Monday, April 04, 2016

"I Found My Secret Calling As An Auctioneer": Community Service Award Recipient Jacqueline Kazil

When a pair of cufflinks in the shape of the Python logo sold for $900, Jacqueline Kazil thought, "We're on to something." The cufflinks were the most coveted item of the PyLadies Auction at PyCon in 2014. So the next year Kazil made a pair of Python socks—"2015 was the year of the sock, in fashion"—and a Python tie. The socks sold for $550. The tie sold for $600 to Jacob Kaplan-Moss, the Django contributor. He tweeted:
Kazil had begun volunteering with the auction in 2013, "at the last minute." By 2015 she stepped up to help collect items and auction them. Her fellow auction coordinator, Lynn Root, says, "She came in and just like, did shit. She was completely on the ball and accomplished what needed to be done."

The thousands of dollars PyLadies raises from the annual auction is spent on scholarships to send women to PyCon. "It lowers the barrier for women to attend," says Kazil. "Not everybody has a company supporting them. I remember when I was working for the government there wasn't that money allocated for sending folks to conferences."

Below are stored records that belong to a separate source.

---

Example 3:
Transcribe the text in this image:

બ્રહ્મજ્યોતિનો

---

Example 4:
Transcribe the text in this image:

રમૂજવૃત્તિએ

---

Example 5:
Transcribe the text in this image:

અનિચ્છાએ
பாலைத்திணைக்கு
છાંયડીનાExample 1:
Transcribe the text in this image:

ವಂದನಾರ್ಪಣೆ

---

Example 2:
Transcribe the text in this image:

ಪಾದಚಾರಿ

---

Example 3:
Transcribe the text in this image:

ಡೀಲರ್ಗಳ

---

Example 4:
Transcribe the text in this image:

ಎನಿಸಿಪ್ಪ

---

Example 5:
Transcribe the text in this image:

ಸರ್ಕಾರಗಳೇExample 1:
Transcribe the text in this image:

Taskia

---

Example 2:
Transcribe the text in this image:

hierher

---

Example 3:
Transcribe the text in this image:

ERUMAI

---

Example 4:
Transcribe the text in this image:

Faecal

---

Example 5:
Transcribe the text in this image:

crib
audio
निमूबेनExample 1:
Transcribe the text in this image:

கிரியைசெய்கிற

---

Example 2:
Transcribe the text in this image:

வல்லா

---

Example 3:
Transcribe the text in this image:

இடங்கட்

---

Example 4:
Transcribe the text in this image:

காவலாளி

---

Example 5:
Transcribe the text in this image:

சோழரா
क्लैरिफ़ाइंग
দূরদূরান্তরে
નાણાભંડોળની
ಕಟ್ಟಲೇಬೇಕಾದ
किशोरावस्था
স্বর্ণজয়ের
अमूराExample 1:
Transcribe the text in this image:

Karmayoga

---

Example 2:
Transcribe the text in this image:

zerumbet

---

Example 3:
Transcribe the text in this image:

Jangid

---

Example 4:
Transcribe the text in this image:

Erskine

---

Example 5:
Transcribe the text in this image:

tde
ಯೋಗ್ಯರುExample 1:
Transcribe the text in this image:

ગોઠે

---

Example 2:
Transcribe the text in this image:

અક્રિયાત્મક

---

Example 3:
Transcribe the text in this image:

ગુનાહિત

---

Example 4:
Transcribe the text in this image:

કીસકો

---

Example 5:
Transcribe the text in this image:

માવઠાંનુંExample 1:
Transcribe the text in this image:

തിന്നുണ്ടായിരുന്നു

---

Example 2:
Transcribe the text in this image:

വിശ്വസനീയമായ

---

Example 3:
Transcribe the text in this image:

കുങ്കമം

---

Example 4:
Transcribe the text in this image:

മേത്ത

Jackie Kazil is a 2016 recipient of the Python Software Foundation Community Service Award. The Foundation recognizes her contribution to the PyCon PyLadies Auction, and her diligent volunteer effort as chair of the PSF Grants Work Group.

Jackie Kazil

The Grants Work Group ensures that small grant applications are processed promptly in the periods between PSF Board meetings. "We make sure that grants keep flowing," Kazil says. The group also provides diverse perspectives of applications. "Our members are from around the world, and that ensures we have input about cultural factors, costs that we wouldn't think of if we didn't have this global view."

According to Lynn Root, "Jackie is a very genuine and true person who really acts on her passions." Acting on her passions has paid off in a prestigious career: She is president of the board of the Presidential Innovation Fellows Foundation, wrote the Mesa agent-based modeling framework, is a Technical Fellow at Capital One, and recently co-authored with Katharine Jarmul the O'Reilly book Data Wrangling with Python. Kazil says, "Each feeds a different part of what I think is important. The book was created for data people or statisticians who want to learn how to code. The two authors and two editors and two target-audience reviewers were women which I think is kind of cool."

With her Mesa project, Kazil aims to consolidate agent-based modeling techniques in a reusable Python framework. "It's a type of modeling where you have so many independent variables in the system that it would take until the end of time to solve." Mesa also enables researchers to publish browser-based visualizations of their results. "It makes the models reproducible. For example economists and sociologists come from different schools of thought, but if they can 'pip install' something they can work with the same baseline model. Once that baseline is created and accepted, they have the same starting point."

In January Kazil joined Capital One as a member of the Technical Fellows program, where she mentors, teaches, and cultivates the company's engineering culture. She works with Jim Jagielski, co-founder of the Apache Software Foundation and a Distinguished Engineer in the Tech Fellows program, helping to open-source projects from the company. “There's increased focus on open source in the private sector," she says. "You might think, why would I want to go to a bank? But there's a lot of awesome things to work on here."

Despite her accomplishments as a software engineer, Kazil's enthusiasm for the PyLadies auction is undiminished. "I love love love the event. There was a joke going around about how I had found my secret calling. I should be an auctioneer."